Lisa Longstaff, spokesperson for Women Against Rape, acknowledged defendants have a right to legal aid but drew a parallel with the access to the justice system for victims of sexual offences.

She said: ‘Everyone is entitled to a defence. Legal aid is based on income and wealth and is a crucial right that we’ve fought for years to defend from sweeping Tory cuts.

‘These cuts have denied access to the law for many of the women we work with, such as survivors of domestic abuse including women seeking asylum and mothers forced to live in poverty.’

In its response to the request, the LAA said: ‘Anyone facing a crown court trial is eligible for legal aid, subject to a strict means test.

‘Depending on their means, applicants for criminal legal aid can be required to pay contributions up to the entire cost of the defence.’

The LAA has previously said that without ‘proper legal representation’ a defendant could argue that a hearing was unfair and ‘any conviction they received could be quashed’.

What is legal aid?

The Legal Aid Agency (LAA) provides civil and criminal legal aid and advice in England and Wales to help people deal with their legal problems.

The LAA is an executive agency, sponsored by the Ministry of Justice.

Before someone is granted legal aid, they will be asked about their income and savings, with the system being means-tested.

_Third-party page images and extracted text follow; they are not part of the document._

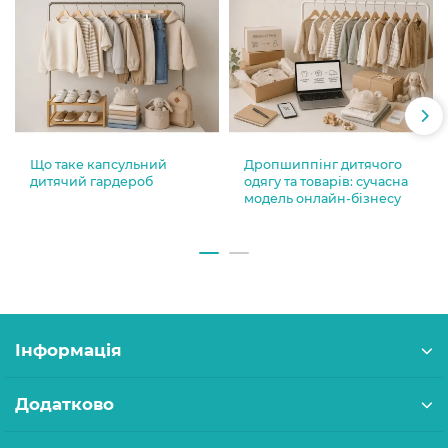
Що таке капсульний
Дропшиппінг дитячого
дитячий гардероб
одягу та товарів: сучасна
модель онлайн-бізнесу
Інформація
Додатково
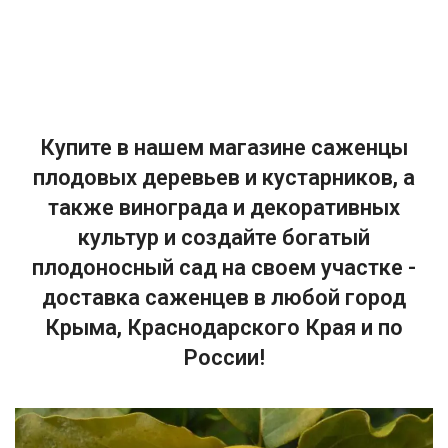
Купите в нашем магазине саженцы
плодовых деревьев и кустарников, а
также винограда и декоративных
культур и создайте богатый
плодоносный сад на своем участке -
доставка саженцев в любой город
Крыма, Краснодарского Края и по
России!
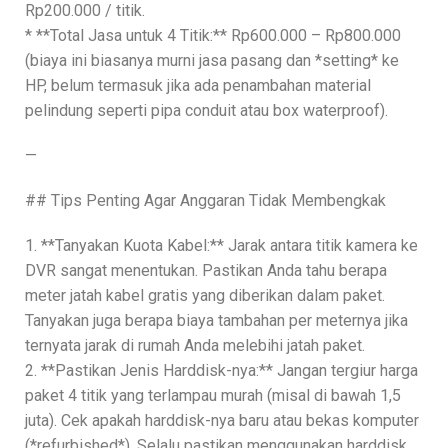
Rp200.000 / titik.
* **Total Jasa untuk 4 Titik:** Rp600.000 – Rp800.000
(biaya ini biasanya murni jasa pasang dan *setting* ke
HP, belum termasuk jika ada penambahan material
pelindung seperti pipa conduit atau box waterproof).
—
## Tips Penting Agar Anggaran Tidak Membengkak
1. **Tanyakan Kuota Kabel:** Jarak antara titik kamera ke
DVR sangat menentukan. Pastikan Anda tahu berapa
meter jatah kabel gratis yang diberikan dalam paket.
Tanyakan juga berapa biaya tambahan per meternya jika
ternyata jarak di rumah Anda melebihi jatah paket.
2. **Pastikan Jenis Harddisk-nya:** Jangan tergiur harga
paket 4 titik yang terlampau murah (misal di bawah 1,5
juta). Cek apakah harddisk-nya baru atau bekas komputer
(*refurbished*). Selalu pastikan menggunakan harddisk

Areas where support can be provided are wide-ranging and include clinical negligence, community care, debt and domestic abuse.

In November 2020, Metro.co.uk told how three men who carried out a murder that one of them boasted about on Snapchat helped run up a legal aid bill of more than £500,000.

The killers were granted state aid for their defence at Warwick Crown Court as they pleaded not guilty to killing Emmanuel Lukenga after he was hunted down in a Coventry street.

In another high-profile case, Christopher Halliwell racked up a £3,300 legal aid bill in the space of a few days after his arrest for the murder of 22-year-old Sian O’Callaghan.

Haliwell, 57, is currently serving two life sentences for the murder and for killing Becky Godden Edwards.

Both prosecution and defence were praised for their ‘exceptional assistance’ by Lord Justice Fulford in his concluding remarks at Couzens’ sentencing.

Responding to WAR’s comment, the Ministry of Justice referred to its pledge in October 2021 to increase funding for victims, courts and prisons.

The settlement – amounting to £11.5 billion – was announced as the biggest increase in more than a decade for the justice system.